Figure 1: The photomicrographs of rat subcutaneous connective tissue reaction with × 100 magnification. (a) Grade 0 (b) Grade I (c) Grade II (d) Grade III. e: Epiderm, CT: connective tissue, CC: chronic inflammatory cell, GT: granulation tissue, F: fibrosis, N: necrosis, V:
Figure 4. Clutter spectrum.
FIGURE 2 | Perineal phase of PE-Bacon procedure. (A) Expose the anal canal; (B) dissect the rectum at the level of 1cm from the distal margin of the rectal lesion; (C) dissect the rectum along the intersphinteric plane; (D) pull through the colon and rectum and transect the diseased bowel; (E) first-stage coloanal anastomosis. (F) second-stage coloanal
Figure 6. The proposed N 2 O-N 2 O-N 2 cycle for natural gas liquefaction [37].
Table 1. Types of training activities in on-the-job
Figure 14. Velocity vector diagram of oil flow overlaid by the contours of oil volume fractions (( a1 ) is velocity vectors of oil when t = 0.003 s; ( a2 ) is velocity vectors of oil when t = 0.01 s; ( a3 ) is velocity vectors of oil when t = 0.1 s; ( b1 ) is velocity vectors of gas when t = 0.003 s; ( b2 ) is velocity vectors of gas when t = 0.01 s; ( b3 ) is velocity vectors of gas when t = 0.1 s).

****

=== Your goal ===
Word for word, give the entire listing again.

=== Result of this task ===
Figure 1: The photomicrographs of rat subcutaneous connective tissue reaction with × 100 magnification. (a) Grade 0 (b) Grade I (c) Grade II (d) Grade III. e: Epiderm, CT: connective tissue, CC: chronic inflammatory cell, GT: granulation tissue, F: fibrosis, N: necrosis, V:
Figure 4. Clutter spectrum.
FIGURE 2 | Perineal phase of PE-Bacon procedure. (A) Expose the anal canal; (B) dissect the rectum at the level of 1cm from the distal margin of the rectal lesion; (C) dissect the rectum along the intersphinteric plane; (D) pull through the colon and rectum and transect the diseased bowel; (E) first-stage coloanal anastomosis. (F) second-stage coloanal
Figure 6. The proposed N 2 O-N 2 O-N 2 cycle for natural gas liquefaction [37].
Table 1. Types of training activities in on-the-job
Figure 14. Velocity vector diagram of oil flow overlaid by the contours of oil volume fractions (( a1 ) is velocity vectors of oil when t = 0.003 s; ( a2 ) is velocity vectors of oil when t = 0.01 s; ( a3 ) is velocity vectors of oil when t = 0.1 s; ( b1 ) is velocity vectors of gas when t = 0.003 s; ( b2 ) is velocity vectors of gas when t = 0.01 s; ( b3 ) is velocity vectors of gas when t = 0.1 s).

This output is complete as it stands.